**The problem**
Take the entries that follow and return exactly the lines from the one holding "Letters and articles" through the one holding "Assisted in the", both included. Nothing else is needed.

----- Information shown

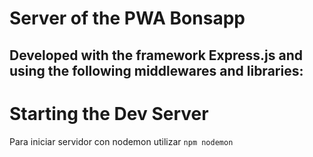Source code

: # Server of the PWA Bonsapp

Developed with the framework Express.js and using the following middlewares and libraries:
-

# Starting the Dev Server

Para iniciar servidor con nodemon utilizar `npm nodemon`

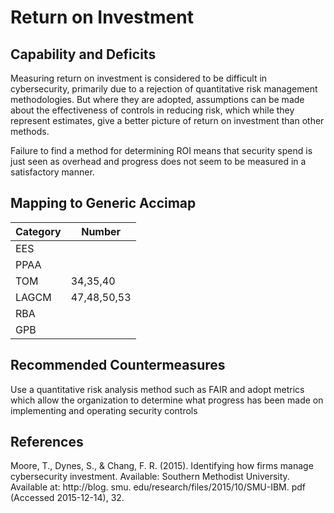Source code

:# Return on Investment

## Capability and Deficits
Measuring return on investment is considered to be difficult in cybersecurity, primarily due to a rejection of quantitative risk management methodologies.  But  where they are
adopted, assumptions can be made about the effectiveness of controls in reducing risk, which while they represent estimates, give a better picture of return on investment than
other methods.

Failure to find a method for determining ROI means that security spend is just seen as overhead and progress does not seem to be measured in a satisfactory manner. 

## Mapping to Generic Accimap

|Category | Number |
| --- | --- |
|EES     |      |
|PPAA  | |
|TOM   |34,35,40|
|LAGCM |47,48,50,53|
|RBA   ||
|GPB   ||

## Recommended Countermeasures

Use a quantitative risk analysis method such as FAIR and adopt metrics which allow the organization to determine what progress has been made on implementing and operating
security controls

## References
Moore, T., Dynes, S., & Chang, F. R. (2015). Identifying how firms manage cybersecurity investment. Available: Southern Methodist University. Available at: http://blog. smu. edu/research/files/2015/10/SMU-IBM. pdf (Accessed 2015-12-14), 32.
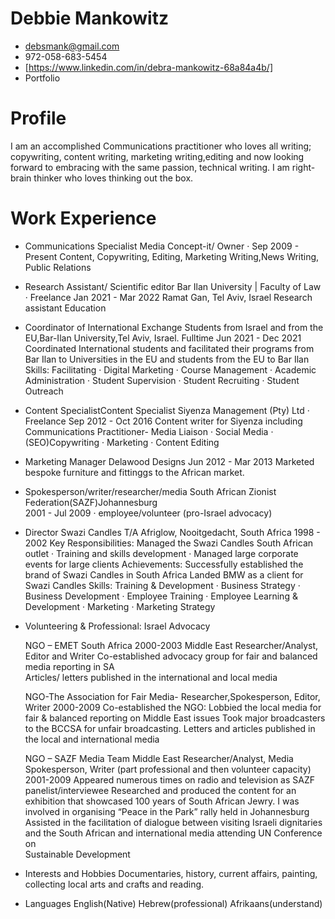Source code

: # Debbie Mankowitz 
* debsmank@gmail.com 
* 972-058-683-5454
* [https://www.linkedin.com/in/debra-mankowitz-68a84a4b/]
* Portfolio

# Profile
I am an accomplished Communications practitioner who loves all writing; copywriting, content writing, marketing writing,editing and now looking forward to embracing with the same passion, technical writing. I am right-brain thinker who loves thinking out the box.

# Work Experience

* Communications Specialist
  Media Concept-it/ Owner · 
  Sep 2009 - Present 
  Content, Copywriting, Editing, Marketing Writing,News Writing, Public Relations
 
* Research Assistant/ Scientific editor
  Bar Ilan University | Faculty of Law · Freelance 
  Jan 2021 - Mar 2022 
  Ramat Gan, Tel Aviv, Israel
  Research assistant Education 
  
* Coordinator of International Exchange Students from Israel and from the EU,Bar-Ilan University,Tel Aviv, Israel. Fulltime
  Jun 2021 - Dec 2021
  Coordinated International students and facilitated their programs from Bar Ilan to Universities in the EU and students from the EU to Bar Ilan
  Skills: Facilitating · Digital Marketing · Course Management · Academic Administration · Student Supervision · Student Recruiting · Student Outreach  

* Content SpecialistContent Specialist
  Siyenza Management (Pty) Ltd · Freelance
  Sep 2012 - Oct 2016 
  Content writer for Siyenza including Communications Practitioner- Media Liaison · Social Media · (SEO)Copywriting · Marketing · Content Editing                                                         
* Marketing Manager
  Delawood Designs
  Jun 2012 - Mar 2013
  Marketed bespoke furniture and fittinggs to the African market.
  
* Spokesperson/writer/researcher/media 
  South African Zionist Federation(SAZF)Johannesburg  
  2001 - Jul 2009 · employee/volunteer (pro-Israel advocacy)
  
* Director
  Swazi Candles T/A Afriglow, Nooitgedacht, South Africa 
  1998 - 2002 
  Key Responsibilities:
  Managed the Swazi Candles South African outlet · Training and skills development · Managed large corporate events for large clients
  Achievements: Successfully established the brand of Swazi Candles in South Africa
  Landed BMW as a client for Swazi Candles 
  Skills: Training & Development · Business Strategy · Business Development · Employee Training · Employee Learning & Development · Marketing
  · Marketing   Strategy
  
* Volunteering & Professional: Israel Advocacy
  
  NGO – EMET South Africa
  2000-2003
  Middle East Researcher/Analyst, Editor and Writer 
  Co-established advocacy group for fair and balanced media reporting in SA       
  Articles/ letters published in the international and local media 

  NGO-The Association for Fair Media- Researcher,Spokesperson, Editor, Writer
  2000-2009
  Co-established the NGO: Lobbied the local media for fair & balanced reporting on Middle East issues 
  Took major broadcasters to the BCCSA for unfair broadcasting.
  Letters and articles published in the local and international media 

  NGO – SAZF Media Team Middle East Researcher/Analyst, Media Spokesperson, Writer
  (part professional and then volunteer capacity)
  2001-2009
  Appeared numerous times on radio and television as SAZF panelist/interviewee 
  Researched and produced the content for an exhibition that showcased 100 years of South African Jewry.
  I was involved in organising “Peace in the Park” rally held in Johannesburg    
  Assisted in the facilitation of dialogue between visiting Israeli dignitaries and the South African and international media attending UN Conference on   
  Sustainable Development
  
* Interests and Hobbies 
  Documentaries, history, current affairs, painting, collecting local arts and crafts and reading. 
  
* Languages
  English(Native) Hebrew(professional) Afrikaans(understand)

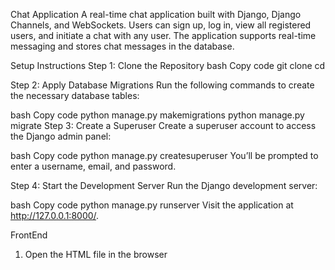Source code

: Chat Application
A real-time chat application built with Django, Django Channels, and WebSockets. Users can sign up, log in, view all registered users, and initiate a chat with any user. The application supports real-time messaging and stores chat messages in the database.

Setup Instructions
Step 1: Clone the Repository
bash
Copy code
git clone <repository-url>
cd <repository-name>

Step 2: Apply Database Migrations
Run the following commands to create the necessary database tables:

bash
Copy code
python manage.py makemigrations
python manage.py migrate
Step 3: Create a Superuser
Create a superuser account to access the Django admin panel:

bash
Copy code
python manage.py createsuperuser
You’ll be prompted to enter a username, email, and password.

Step 4: Start the Development Server
Run the Django development server:

bash
Copy code
python manage.py runserver
Visit the application at http://127.0.0.1:8000/.


FrontEnd
1. Open the HTML file in the browser
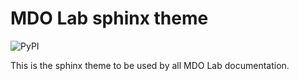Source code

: # MDO Lab sphinx theme
![PyPI](https://img.shields.io/pypi/v/sphinx_mdolab_theme)

This is the sphinx theme to be used by all MDO Lab documentation.
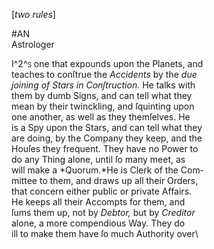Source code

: [*two rules*]

#AN\
Astrologer

I^2^<span style="font-variant:small-caps;">s</span> one that expounds upon the Planets, and\
teaches to conſtrue the *Accidents*  by the *due\
joining of Stars in Conſtruction.* He talks with\
them by dumb Signs, and can tell what they\
mean by their twinckling, and ſquinting upon\
one another, as well as they themſelves.  He\
is a Spy upon the Stars, and can tell what they\
are doing, by the Company they keep, and the\
Houſes they frequent. They have no Power to\
do any Thing alone, until ſo many meet, as\
will make a *Quorum.*He is Clerk of the Com-\
mittee to them, and draws up all their Orders,\
that concern either public or private Affairs.\
He keeps all their Accompts for them, and\
ſums them up, not by *Debtor,* but by *Creditor*\
alone, a more compendious Way. They do\
ill to make them have ſo much Authority over\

----------

**Problem solution**
  Letters and articles published in the local and international media 

  NGO – SAZF Media Team Middle East Researcher/Analyst, Media Spokesperson, Writer
  (part professional and then volunteer capacity)
  2001-2009
  Appeared numerous times on radio and television as SAZF panelist/interviewee 
  Researched and produced the content for an exhibition that showcased 100 years of South African Jewry.
  I was involved in organising “Peace in the Park” rally held in Johannesburg    
  Assisted in the facilitation of dialogue between visiting Israeli dignitaries and the South African and international media attending UN Conference on   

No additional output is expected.